Op locatie,  Reizen

Uitwaaien in Villa Magnolia

Afgelopen week logeerde ik een nachtje met mijn allerbeste vriendin – boeken-en-bubbelsmeisje Katrien Lodewyckx – in Villa Magnolia in het Zeeuwse Oostkapelle. Een hotel dat klinkt als een roman van Willem Elsschot, waar de wind je hoofd leegmaakt en het decor inspiratie laat aanwaaien.

De persoonlijke ontvangst door hoteleigenaar Jerry J. Troy is ronduit indrukwekkend, van de goed voorbereide “u bent zeker mevrouw Elen en u mevrouw Lodewyckx” tot het besef dat Jerry werkelijk alle 81 gasten persoonlijk kent. Van vaste klanten – en dat zijn er heel wat – onthoudt deze zwierige man hoe hun kinderen heten en weet ook de 28-koppige staf welke thee ze liefst bij het ontbijt drinken en hoeveel kussens er op bed moeten. We grappen dat we hem over een jaar zullen opbellen: “Katrien hier hé” en dat hij zal weten wie van de twee het is. En geloof ons, deze man is hiertoe in staat. Niet te verwonderen dat klanten jaar na jaar terugkeren en sommige kamers al zeven jaar op voorhand worden geboekt. Jerry: “80% van onze gasten komen uit Duitsland.

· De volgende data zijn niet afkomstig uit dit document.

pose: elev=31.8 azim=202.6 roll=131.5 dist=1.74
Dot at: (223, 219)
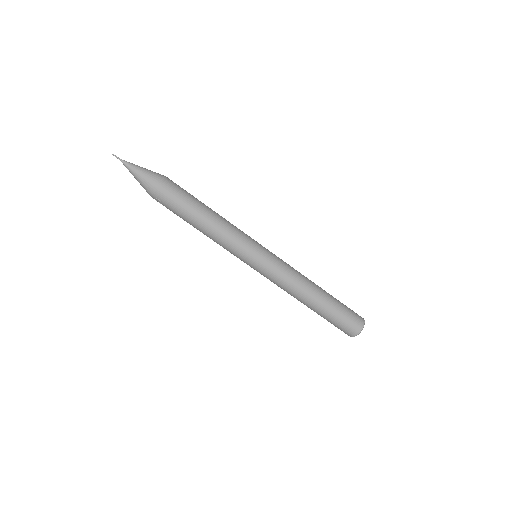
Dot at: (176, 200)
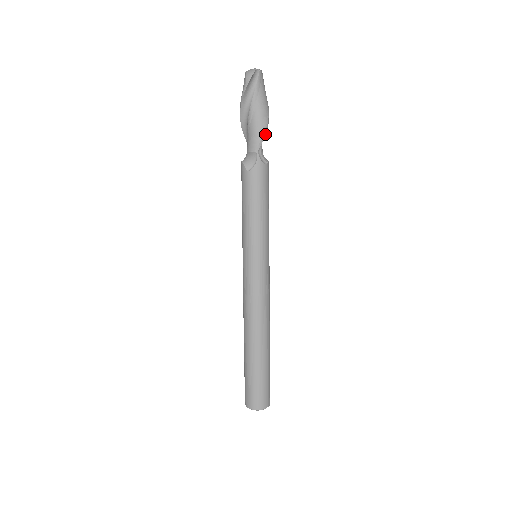
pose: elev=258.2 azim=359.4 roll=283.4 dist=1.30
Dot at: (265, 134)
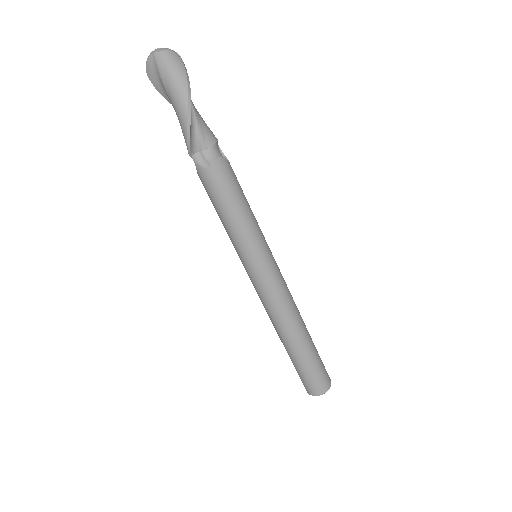
Dot at: (189, 134)
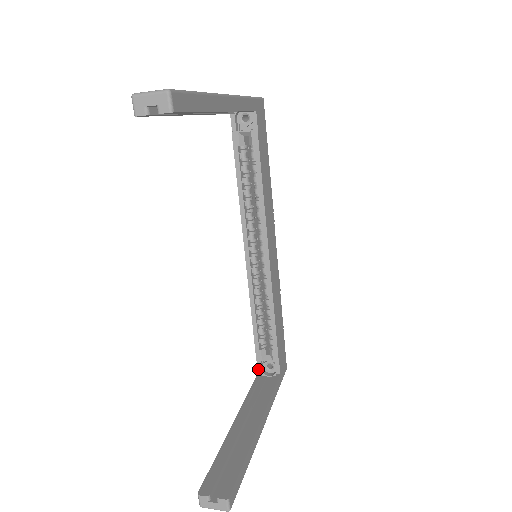
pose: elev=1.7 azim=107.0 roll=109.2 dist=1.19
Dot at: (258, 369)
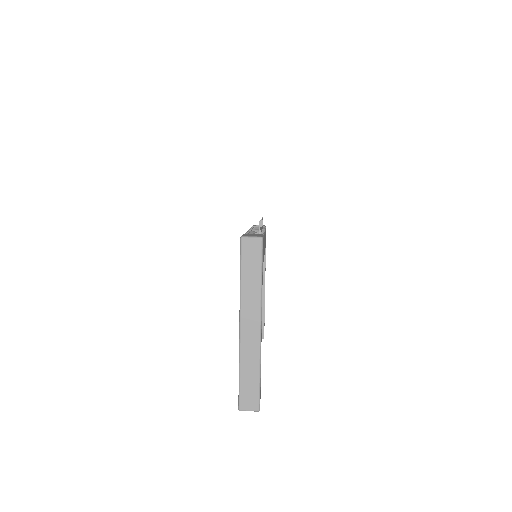
Dot at: occluded
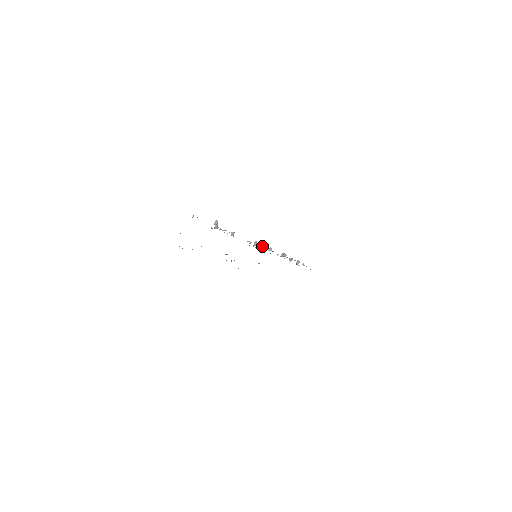
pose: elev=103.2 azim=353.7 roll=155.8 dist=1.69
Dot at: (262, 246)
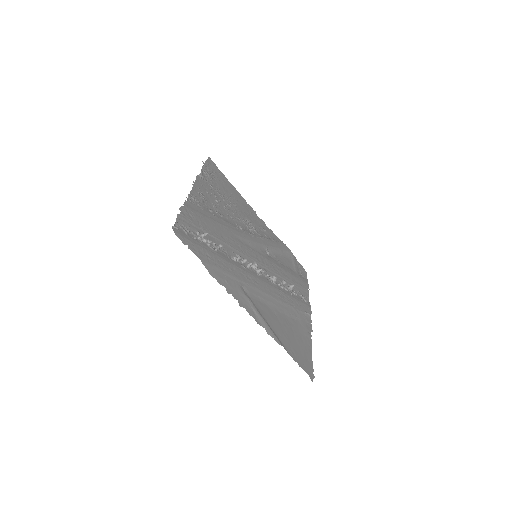
Dot at: (253, 264)
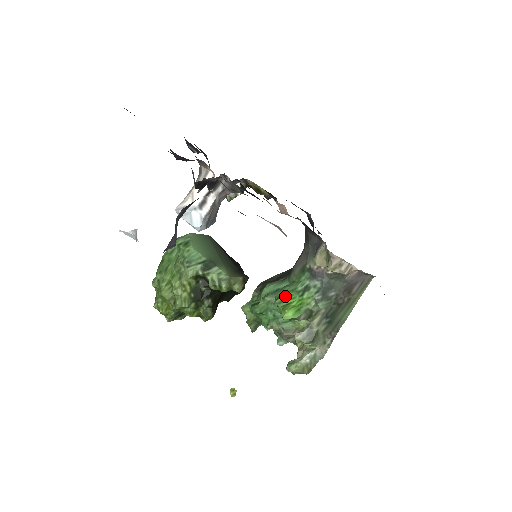
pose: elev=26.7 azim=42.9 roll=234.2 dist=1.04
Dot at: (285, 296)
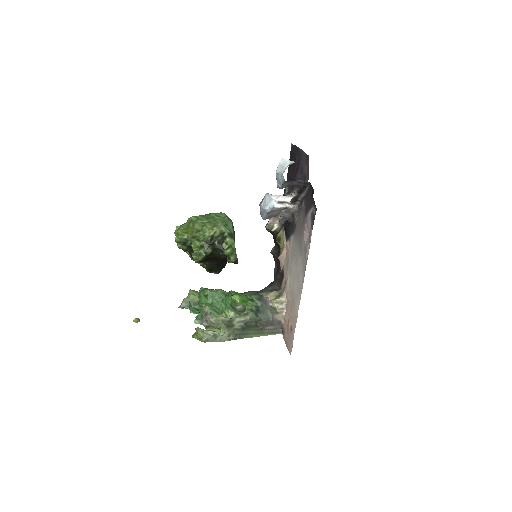
Dot at: (238, 293)
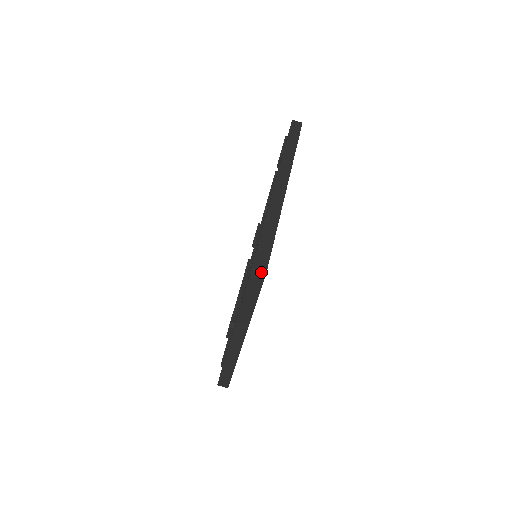
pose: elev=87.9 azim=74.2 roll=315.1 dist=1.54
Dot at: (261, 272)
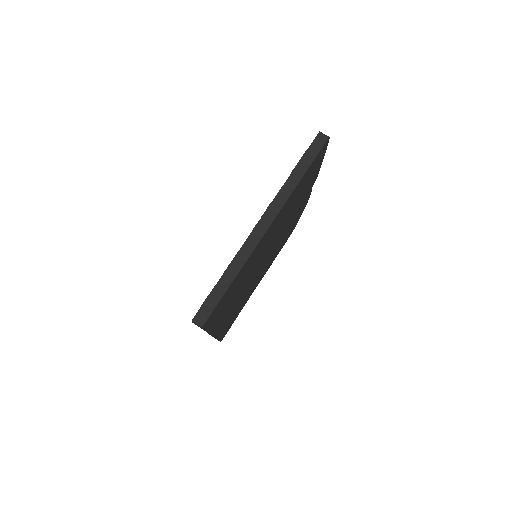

Duitsers boeken hun vakantie maanden vooraf, Nederlanders nemen een maand op voorhand pas contact op en Vlamingen een week vooraf. Dan zijn wij al lang volzet.”

 

 

 

 

 

 

 

 

 

 

 

 

De familie Troy runt Villa Magnolia sinds 1985 maar het gebouw dateert al van 1910 toen burgemeester C.J.J.A. Van Teylingen hier zijn intrek nam. De familie Van Teylingen wilde per se een woning in art-nouveaustijl maar vond in de streek geen architect die hierin gespecialiseerd was. Daarom stuurden ze bouwheer A.L.J. Goethals naar Brussel om in de leer te gaan bij Victor Horta en Henri Van de Velde. Goethals was een perfectionist en stelde een bijzonder gedetailleerd aannemersboek op.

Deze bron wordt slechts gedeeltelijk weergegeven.